US based Short-seller Viceroy has accused Vedanta Limited promoters of hidden stake via welfare trust and many other financial irregularities.
According to reports from July 2025, Viceroy Research has accused Vedanta Resources’ promoters of holding a hidden stake in the company through a welfare trust.
Allegations:
Viceroy claims that the promoters, led by Anil Agarwal, control a 1.91% stake in Vedanta Ltd. through Bhadram Janhit Shalika Trust (BJST) and its subsidiary PTC Cables Pvt.
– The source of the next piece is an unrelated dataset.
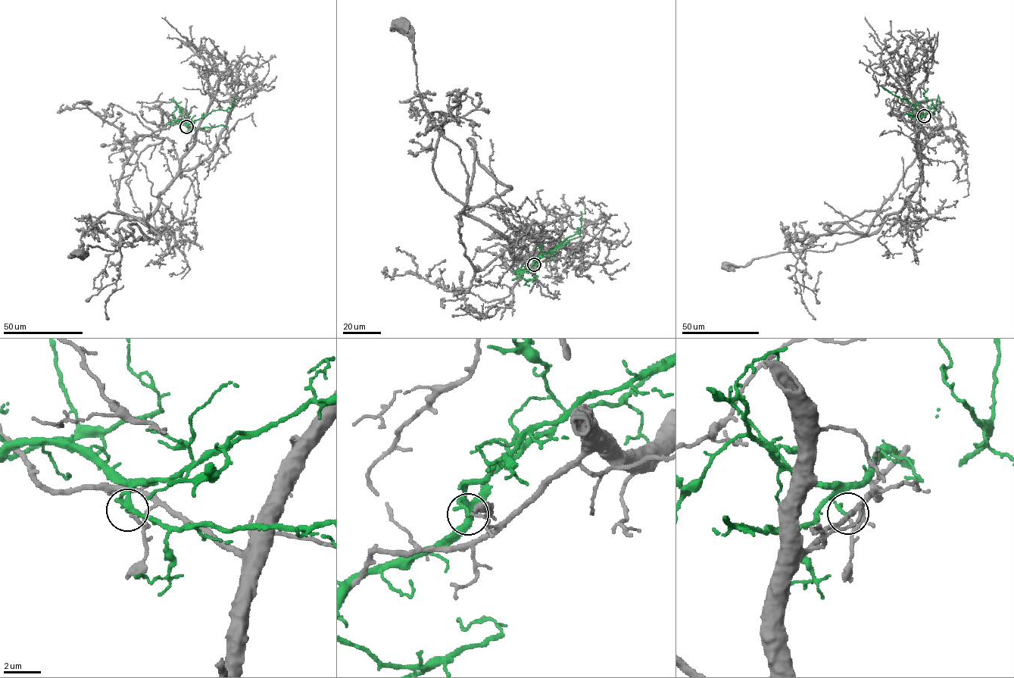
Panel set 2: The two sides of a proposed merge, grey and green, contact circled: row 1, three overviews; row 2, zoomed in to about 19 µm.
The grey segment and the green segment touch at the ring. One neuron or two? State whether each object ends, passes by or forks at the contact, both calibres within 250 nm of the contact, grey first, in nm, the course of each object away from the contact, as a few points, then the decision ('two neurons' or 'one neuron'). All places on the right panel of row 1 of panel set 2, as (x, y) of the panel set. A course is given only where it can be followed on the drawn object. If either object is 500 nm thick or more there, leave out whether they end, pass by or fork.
grey passes by; green ends; calibres 110 and 200 nm; course grey (924, 116), (917, 148), (921, 182), (877, 230), (831, 250), (781, 252), (744, 266), (725, 267); course green (924, 116), (907, 100), (893, 95), (882, 86); two neurons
Ltd (PTCC).
It’s alleged that PTCC received significant dividend income from Vedanta and recycled these funds back to promoter-linked entities, creating an illusion of independence.
Viceroy also alleges that Vedanta Semiconductor Pvt Ltd (VSPL) is a “sham” operation designed to improperly avoid classification as a Non-Banking Financial Company (NBFC) and facilitate fund transfers to the parent company.
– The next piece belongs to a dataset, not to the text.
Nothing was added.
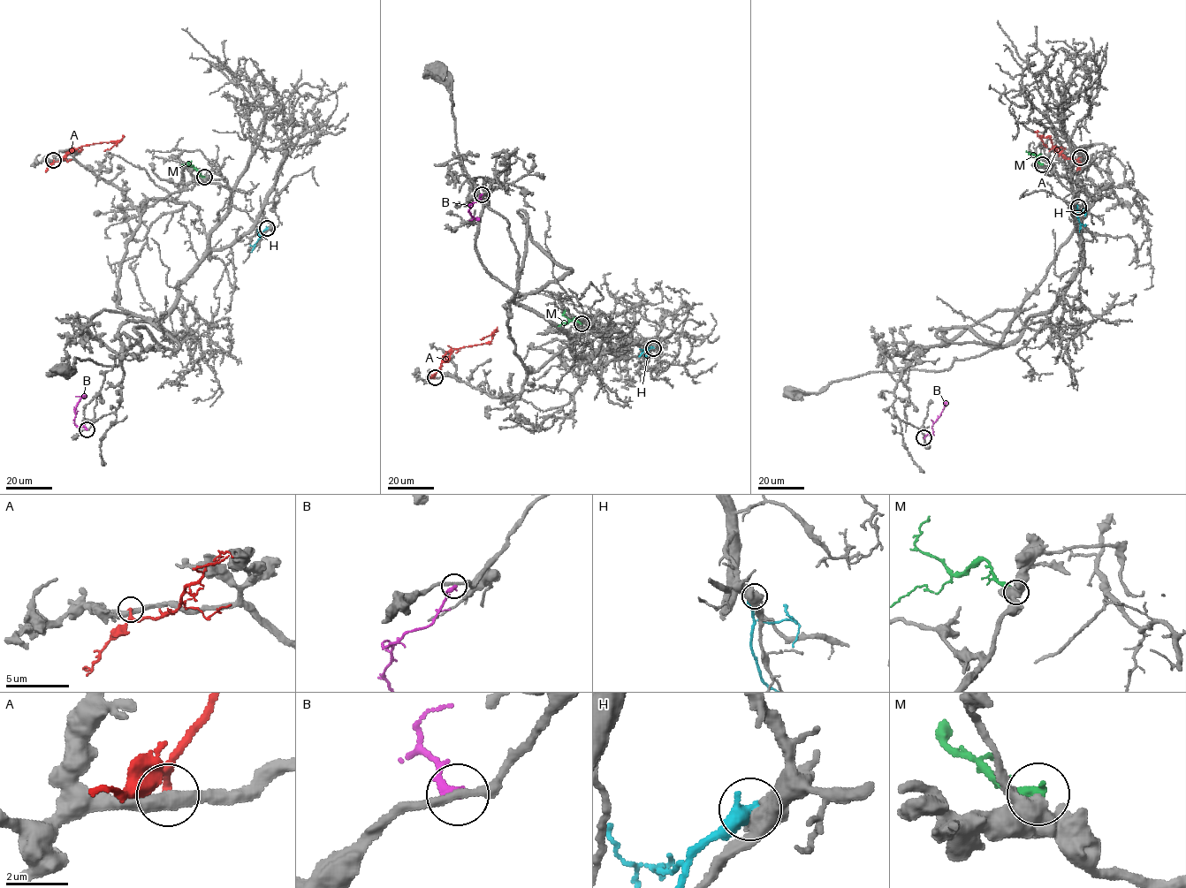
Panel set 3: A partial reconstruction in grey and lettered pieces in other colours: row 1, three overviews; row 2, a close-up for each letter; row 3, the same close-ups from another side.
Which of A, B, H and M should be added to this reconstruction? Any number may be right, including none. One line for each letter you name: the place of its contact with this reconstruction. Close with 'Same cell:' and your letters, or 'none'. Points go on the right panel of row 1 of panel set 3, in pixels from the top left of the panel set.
Same cell: none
They claim loans between VSPL and Vedanta Ltd were not compliant with regulations.
Vedanta’s Response:
Vedanta has denied all allegations, asserting that BJST and PTCC are not part of the promoter group and their shareholding has been transparently disclosed in public filings.
The company maintains that all business activities of VSPL have been transparently disclosed and are in line with statutory norms.
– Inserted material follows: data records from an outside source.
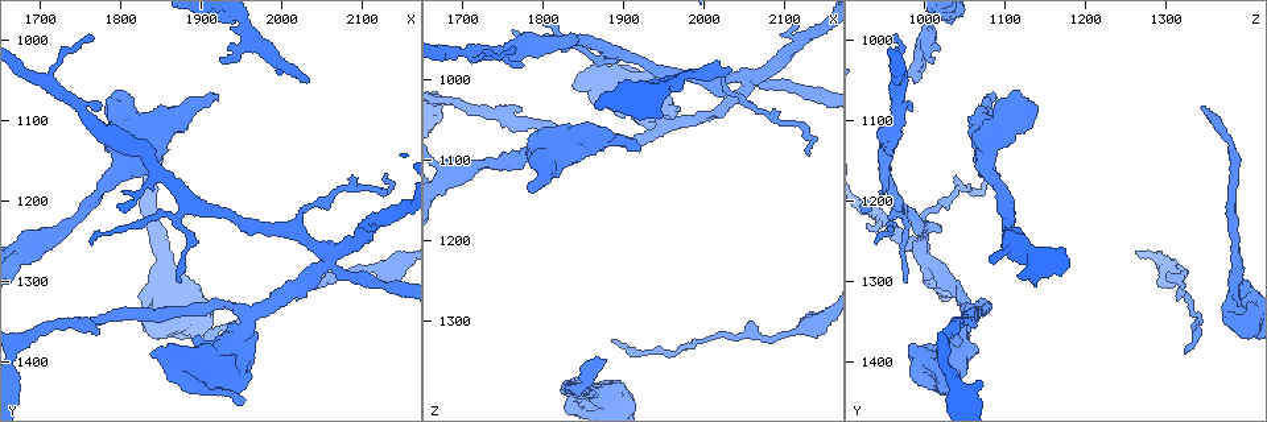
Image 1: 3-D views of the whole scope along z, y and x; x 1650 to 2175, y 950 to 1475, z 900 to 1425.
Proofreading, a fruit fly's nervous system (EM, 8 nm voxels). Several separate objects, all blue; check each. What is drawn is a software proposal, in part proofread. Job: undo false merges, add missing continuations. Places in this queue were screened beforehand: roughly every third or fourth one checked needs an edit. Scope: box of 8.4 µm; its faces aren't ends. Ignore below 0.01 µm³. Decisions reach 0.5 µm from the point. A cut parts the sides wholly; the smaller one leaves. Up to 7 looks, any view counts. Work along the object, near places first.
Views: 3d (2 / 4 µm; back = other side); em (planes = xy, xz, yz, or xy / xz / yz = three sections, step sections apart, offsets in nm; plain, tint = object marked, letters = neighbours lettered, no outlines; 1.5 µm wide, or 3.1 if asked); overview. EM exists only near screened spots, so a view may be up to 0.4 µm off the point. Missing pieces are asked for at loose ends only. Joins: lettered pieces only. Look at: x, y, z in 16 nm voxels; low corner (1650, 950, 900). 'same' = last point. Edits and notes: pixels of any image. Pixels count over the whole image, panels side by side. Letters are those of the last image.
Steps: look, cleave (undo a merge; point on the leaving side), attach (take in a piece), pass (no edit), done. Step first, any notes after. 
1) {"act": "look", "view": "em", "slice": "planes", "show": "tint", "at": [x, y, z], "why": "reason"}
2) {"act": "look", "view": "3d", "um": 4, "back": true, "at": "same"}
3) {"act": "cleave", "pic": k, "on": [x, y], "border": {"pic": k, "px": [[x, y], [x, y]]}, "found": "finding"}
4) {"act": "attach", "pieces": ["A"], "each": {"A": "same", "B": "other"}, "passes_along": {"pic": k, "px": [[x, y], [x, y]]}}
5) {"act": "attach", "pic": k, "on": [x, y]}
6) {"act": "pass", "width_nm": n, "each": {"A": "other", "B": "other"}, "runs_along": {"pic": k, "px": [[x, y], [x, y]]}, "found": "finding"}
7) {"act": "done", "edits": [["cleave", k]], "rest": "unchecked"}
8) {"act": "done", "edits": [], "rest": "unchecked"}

{"act": "look", "view": "em", "slice": "planes", "show": "letters", "at": [1920, 1070, 1085], "why": "an open end"}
Vedanta states that loans between VSPL and Vedanta Ltd were executed in full compliance with applicable laws and corporate governance standards.
Vedanta dismisses Viceroy’s claims as unfounded and a “malicious combination of selective misinformation and baseless allegations”.
Viceroy’s Track Record:
Former Chief Justice of India, D.Y. Chandrachud, has criticized Viceroy Research’s reports, highlighting their history of taking short positions and publishing misleading reports to profit unlawfully.
Chandrachud noted past instances of penalties imposed on Viceroy for artificially distorting share prices and disseminating false reports.
Regulatory Landscape:
Indian regulations, particularly the Securities and Exchange Board of India (SEBI), mandate a minimum public shareholding of 25% for listed companies, with promoters required to disclose their holdings transparently.
SEBI also has regulations regarding promoter contributions in IPOs, aiming to ensure promoter commitment and transparency.